*PROBLEM TO WORK ON:*
Convert the lines of data starting at the line that has "quare Plaza knowing" and ending after the line that has "Exhibition Center" into a JSON list of strings, one string per line, with blank lines dropped. Leave the picture markers out.

+---+

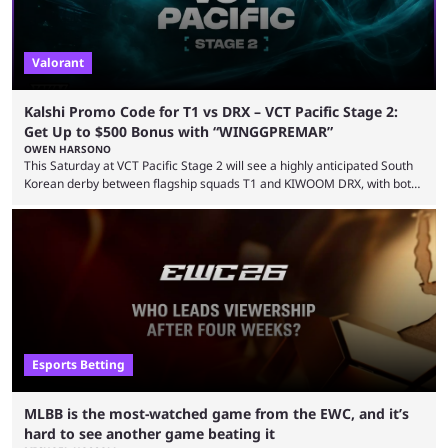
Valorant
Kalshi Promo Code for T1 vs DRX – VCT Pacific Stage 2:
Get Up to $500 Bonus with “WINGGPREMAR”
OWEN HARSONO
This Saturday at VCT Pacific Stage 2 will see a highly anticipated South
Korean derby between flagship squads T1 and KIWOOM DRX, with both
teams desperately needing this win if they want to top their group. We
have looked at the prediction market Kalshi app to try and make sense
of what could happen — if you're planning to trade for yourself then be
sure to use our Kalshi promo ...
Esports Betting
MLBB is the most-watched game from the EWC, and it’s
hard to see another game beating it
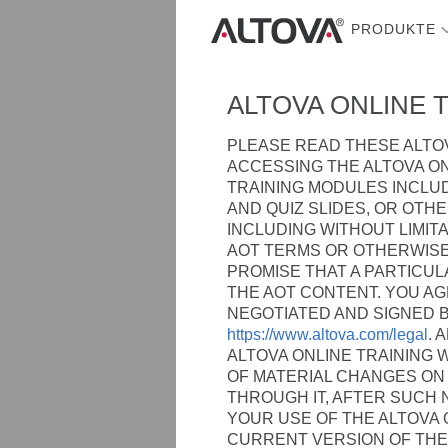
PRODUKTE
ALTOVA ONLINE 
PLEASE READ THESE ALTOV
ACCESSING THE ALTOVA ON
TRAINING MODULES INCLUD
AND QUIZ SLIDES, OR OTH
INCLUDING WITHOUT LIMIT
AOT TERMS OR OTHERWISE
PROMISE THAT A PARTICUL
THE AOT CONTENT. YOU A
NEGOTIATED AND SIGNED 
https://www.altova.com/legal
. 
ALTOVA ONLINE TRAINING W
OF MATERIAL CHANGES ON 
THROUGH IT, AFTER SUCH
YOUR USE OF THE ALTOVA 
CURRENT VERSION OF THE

+---+

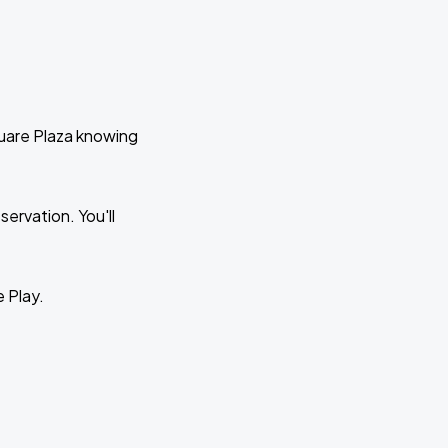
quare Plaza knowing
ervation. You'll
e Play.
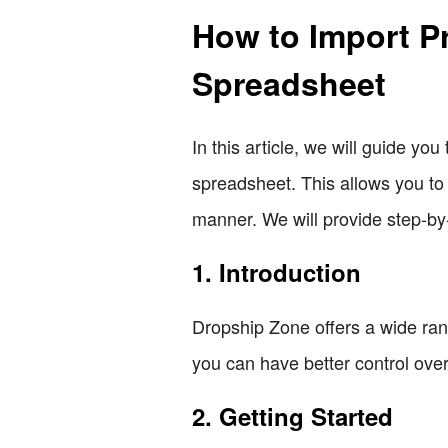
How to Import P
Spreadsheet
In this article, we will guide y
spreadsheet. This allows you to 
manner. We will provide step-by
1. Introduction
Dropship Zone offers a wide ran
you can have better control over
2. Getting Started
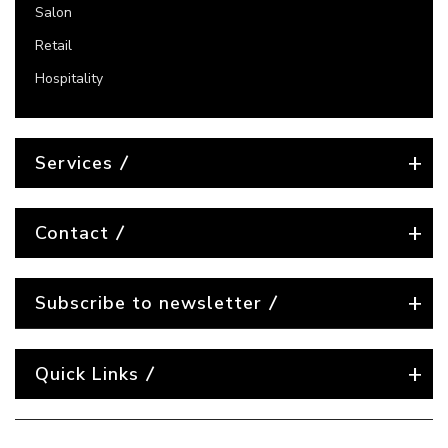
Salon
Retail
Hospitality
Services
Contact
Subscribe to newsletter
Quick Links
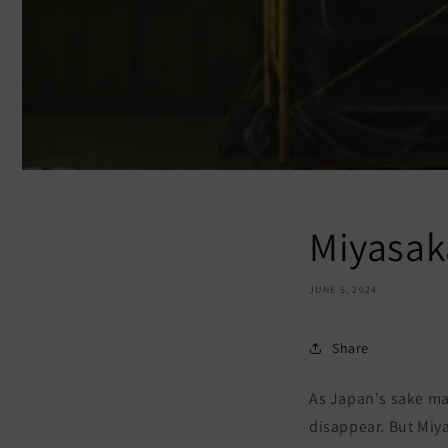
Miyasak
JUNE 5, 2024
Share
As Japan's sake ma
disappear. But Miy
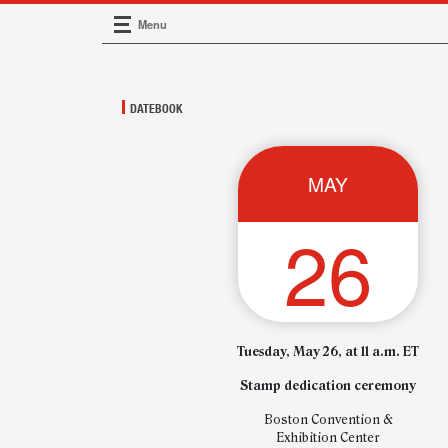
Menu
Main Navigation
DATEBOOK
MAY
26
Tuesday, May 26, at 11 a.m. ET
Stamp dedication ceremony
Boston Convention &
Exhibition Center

+---+

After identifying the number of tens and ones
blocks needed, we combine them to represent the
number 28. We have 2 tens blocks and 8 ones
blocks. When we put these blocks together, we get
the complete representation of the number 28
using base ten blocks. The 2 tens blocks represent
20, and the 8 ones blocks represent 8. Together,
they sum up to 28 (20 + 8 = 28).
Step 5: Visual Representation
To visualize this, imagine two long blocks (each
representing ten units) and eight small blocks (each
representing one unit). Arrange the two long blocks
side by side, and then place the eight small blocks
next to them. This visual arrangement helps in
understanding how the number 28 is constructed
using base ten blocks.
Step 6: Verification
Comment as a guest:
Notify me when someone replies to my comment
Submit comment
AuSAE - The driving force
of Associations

+---+

*SOLUTION TO THIS PROBLEM:*
[
  "quare Plaza knowing",
  "ervation. You'll",
  "e Play.",
  "How to Import P",
  "Spreadsheet",
  "In this article, we will guide y",
  "spreadsheet. This allows you to ",
  "manner. We will provide step-by",
  "1. Introduction",
  "Dropship Zone offers a wide ran",
  "you can have better control over",
  "2. Getting Started",
  "Salon",
  "Retail",
  "Hospitality",
  "Services",
  "Contact",
  "Subscribe to newsletter",
  "Quick Links",
  "Miyasak",
  "JUNE 5, 2024",
  "Share",
  "As Japan's sake ma",
  "disappear. But Miy",
  "Menu",
  "Main Navigation",
  "DATEBOOK",
  "MAY",
  "26",
  "Tuesday, May 26, at 11 a.m. ET",
  "Stamp dedication ceremony",
  "Boston Convention &",
  "Exhibition Center"
]